Being a peer, the attacker can send VpnCloud protocol messages to other nodes. In this case, the attack surface is the whole packet forwarding and message parsing code in VpnCloud. However, this code has been written with security in mind in a language that is built to provide safety guarantees. Thus, the likelihood of there being a bug that allows the attacker to send specially crafted VpnCloud messages to execute arbitrary code on the peer is very very low. Nevertheless, VpnCloud supports parameters to drop privileges after setting up the interface and to run as a unprivileged user from there on. The service definition of VpnCloud restricts the service even further, e.g. disallowing most filesystem accesses.

Using the VpnCloud protocol, the attacker can claim any address within the VPN and if necessary steal that address from another peer. The attacker can redirect selected traffic within the VPN to itself.

The attacker can send forged packets within the VPN with any source IP address. This is not restricted to addresses within in VPN network. Under default settings, Linux filters out any packets received on a networking interface with a source address that would not be routed via that interface. This behavior is called "reverse path filtering" and can be disabled by the "rp_filter" option of the interface. If this setting is disabled at a node, packets with forged source addresses ("martian packets") can be sent by the attacker. Please see CVE-2019-14899 for a common misconfiguration that affects this setting.

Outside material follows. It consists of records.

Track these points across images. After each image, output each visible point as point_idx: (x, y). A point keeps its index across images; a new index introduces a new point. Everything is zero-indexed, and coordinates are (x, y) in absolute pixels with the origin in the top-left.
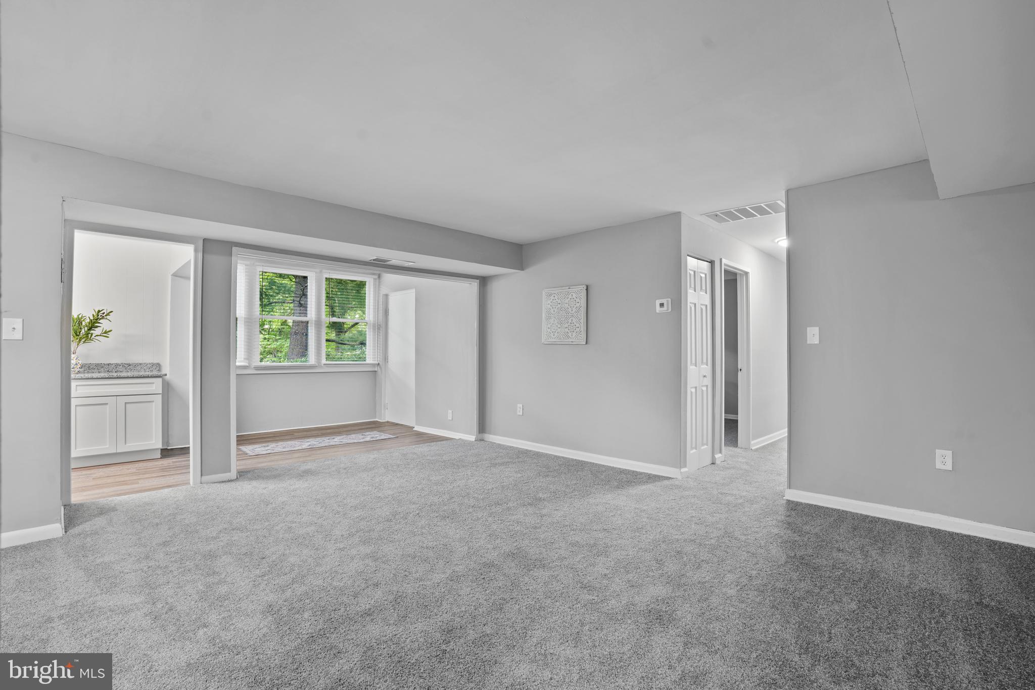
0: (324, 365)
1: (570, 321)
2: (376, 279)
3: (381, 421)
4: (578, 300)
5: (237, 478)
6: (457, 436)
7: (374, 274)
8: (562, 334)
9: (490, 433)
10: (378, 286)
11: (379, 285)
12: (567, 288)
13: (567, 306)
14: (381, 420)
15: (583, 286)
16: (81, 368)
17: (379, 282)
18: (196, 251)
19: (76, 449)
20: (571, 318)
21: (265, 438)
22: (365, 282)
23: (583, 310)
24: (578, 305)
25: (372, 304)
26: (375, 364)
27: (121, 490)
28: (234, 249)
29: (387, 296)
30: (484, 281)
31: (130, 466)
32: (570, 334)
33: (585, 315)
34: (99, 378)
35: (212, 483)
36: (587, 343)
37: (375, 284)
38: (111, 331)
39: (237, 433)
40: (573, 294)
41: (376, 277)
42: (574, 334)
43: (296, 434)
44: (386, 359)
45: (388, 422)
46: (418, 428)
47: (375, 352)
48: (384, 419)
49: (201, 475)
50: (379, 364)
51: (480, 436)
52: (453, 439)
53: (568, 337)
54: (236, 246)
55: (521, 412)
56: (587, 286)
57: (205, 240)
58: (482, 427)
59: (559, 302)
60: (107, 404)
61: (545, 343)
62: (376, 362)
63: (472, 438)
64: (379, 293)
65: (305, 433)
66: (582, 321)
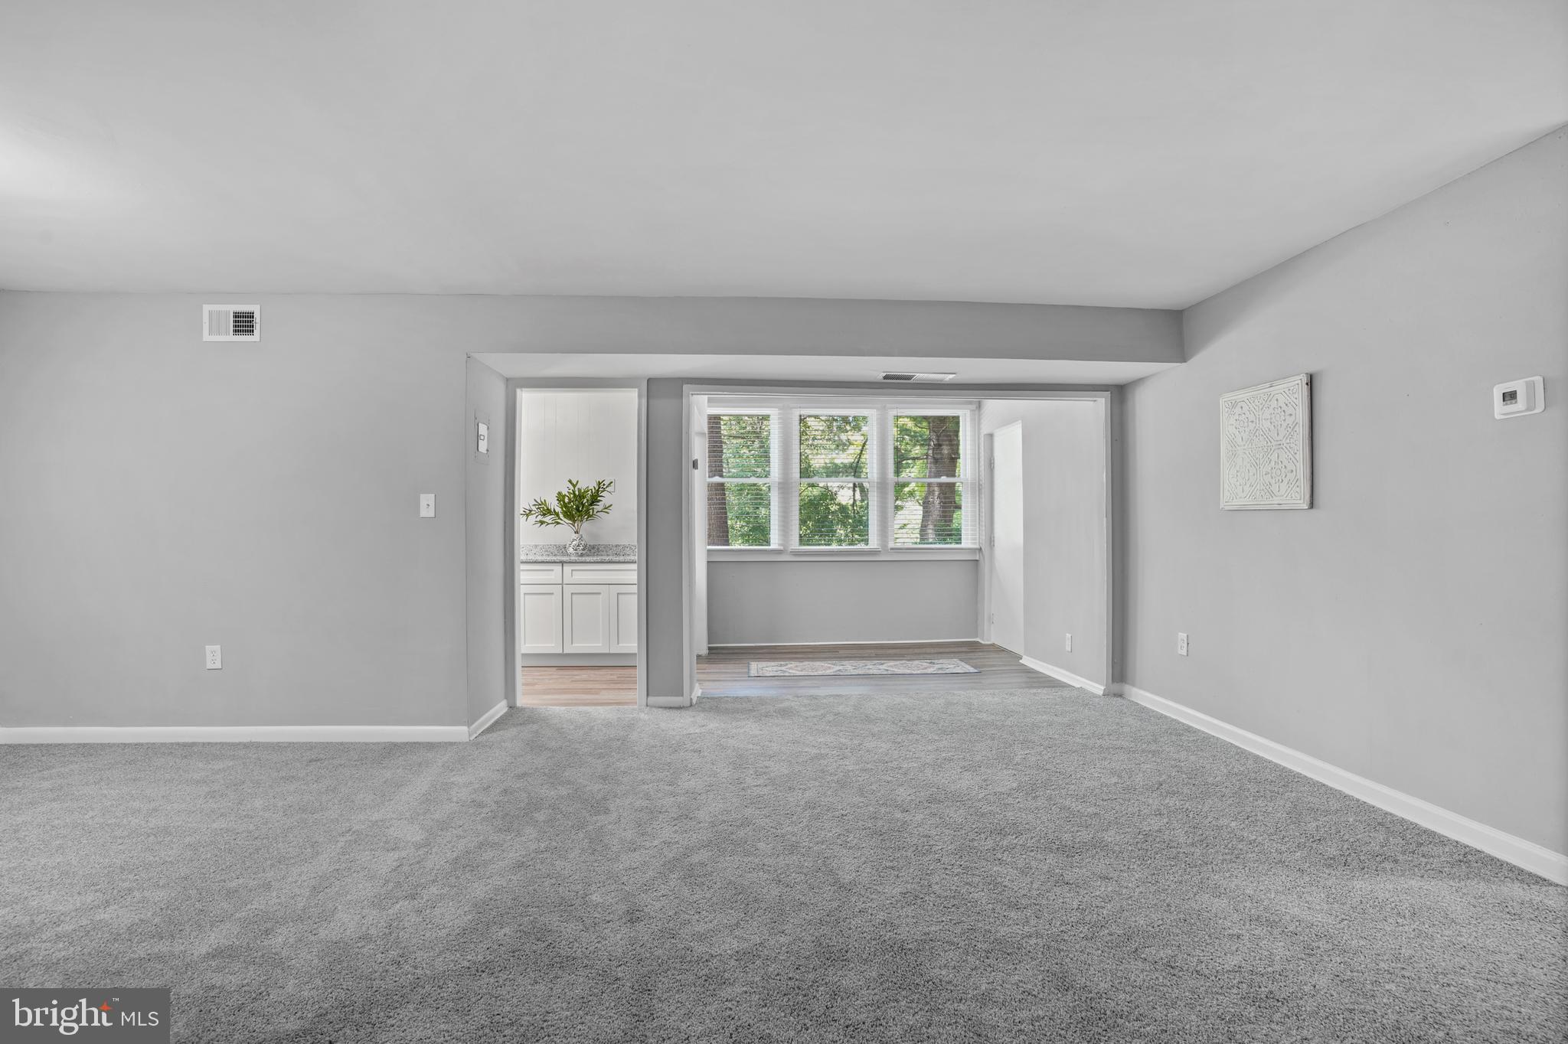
0: (892, 549)
1: (1274, 457)
2: (973, 410)
3: (983, 642)
4: (1290, 410)
5: (691, 705)
6: (1076, 681)
7: (970, 403)
8: (1258, 487)
9: (1134, 685)
10: (977, 422)
11: (979, 420)
12: (1268, 385)
13: (1267, 424)
14: (983, 640)
15: (1301, 377)
16: (584, 550)
17: (979, 415)
18: (640, 396)
19: (572, 643)
20: (1276, 451)
21: (796, 653)
22: (958, 417)
23: (1302, 431)
24: (1290, 420)
25: (969, 452)
26: (976, 549)
27: (576, 700)
28: (685, 387)
29: (991, 436)
30: (1120, 393)
31: (610, 672)
32: (1275, 488)
33: (1307, 442)
34: (592, 562)
35: (655, 707)
36: (1312, 505)
37: (973, 420)
38: (611, 505)
39: (709, 644)
40: (1279, 397)
41: (974, 407)
42: (1284, 486)
43: (841, 652)
44: (991, 541)
45: (993, 645)
46: (1027, 661)
47: (975, 530)
48: (988, 641)
49: (648, 695)
50: (981, 549)
51: (1116, 687)
52: (1070, 686)
53: (1272, 494)
54: (688, 383)
55: (1185, 649)
56: (1311, 376)
57: (649, 380)
58: (1120, 670)
59: (1252, 417)
60: (599, 593)
61: (1227, 508)
62: (977, 546)
63: (1098, 689)
64: (979, 434)
65: (854, 651)
66: (1300, 456)
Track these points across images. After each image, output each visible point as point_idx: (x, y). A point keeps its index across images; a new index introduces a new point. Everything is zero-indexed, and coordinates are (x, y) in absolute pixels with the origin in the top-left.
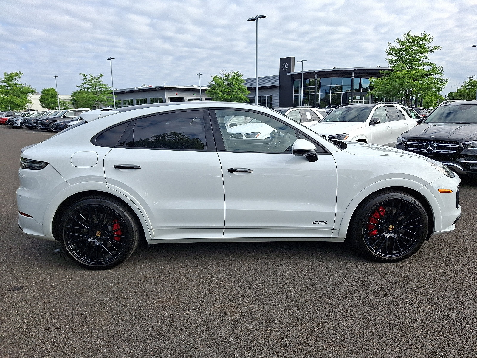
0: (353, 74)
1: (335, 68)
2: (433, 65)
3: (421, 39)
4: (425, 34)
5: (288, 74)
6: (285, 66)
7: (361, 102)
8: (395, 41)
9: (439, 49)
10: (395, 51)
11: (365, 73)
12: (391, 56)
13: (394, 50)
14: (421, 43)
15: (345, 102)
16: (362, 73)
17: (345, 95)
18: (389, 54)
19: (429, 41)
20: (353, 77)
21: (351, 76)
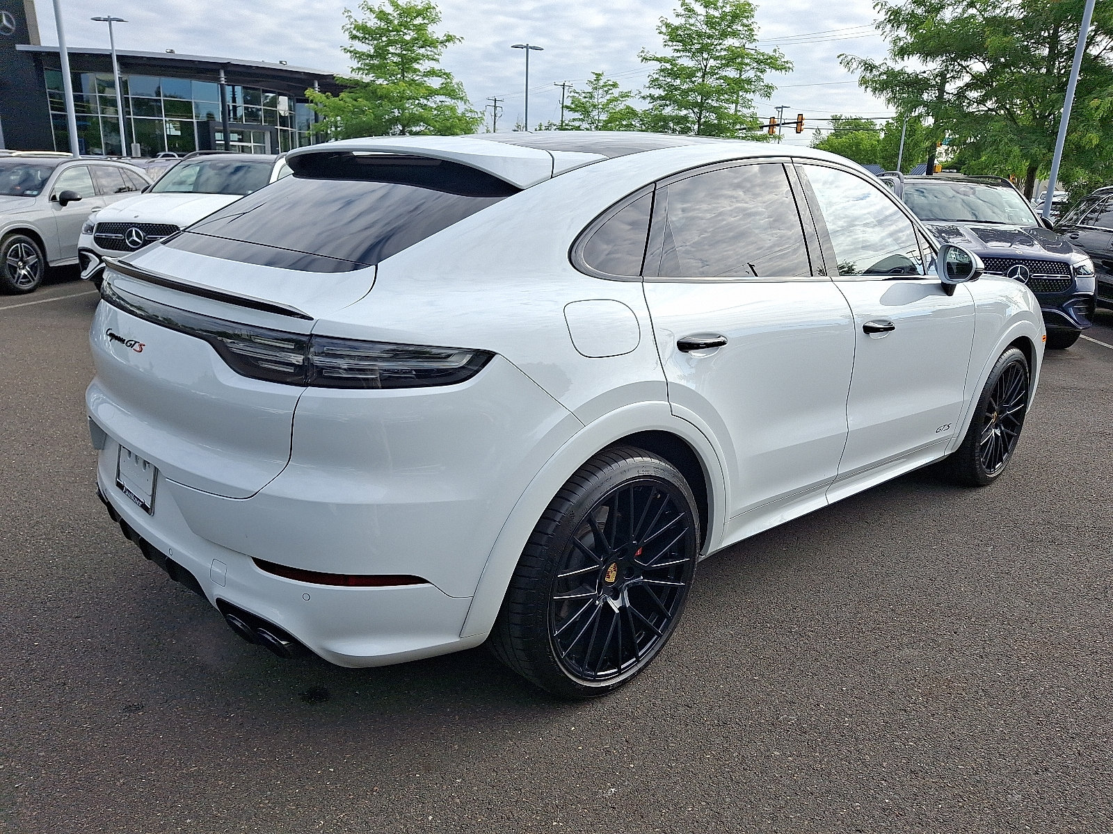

The attacker can send packets to peers with any destination IP address. Under default settings, Linux will not forward packets with destination addresses that do not belong to the node. This behavior can be changed by the "ip_forward" option of a network interface. If enabled, the node will forward packets with any destination address to that address via routing. The attacker can use this to reach and attack addresses via the peer that it could not reach directly. In most cases however, the attacker will not be able to receive replies from the destination as that would require additional routing settings at the destination.

Some of those attacks could be prevented by applying iptables rules to the virtual interfaces that restrict communication based on IP address ranges. Also VpnCloud nodes should only change the default interface options if necessary.

Security History

Since the start of the project in 2015, VpnCloud had only one security related issue. The problematic code was pushed to the codebase but removed 2 days later before the next release, so no release version was affected. Nevertheless a security announcement was issued and measures were taken to avoid similar bugs in the future.

No other security related issues have been reported or observed.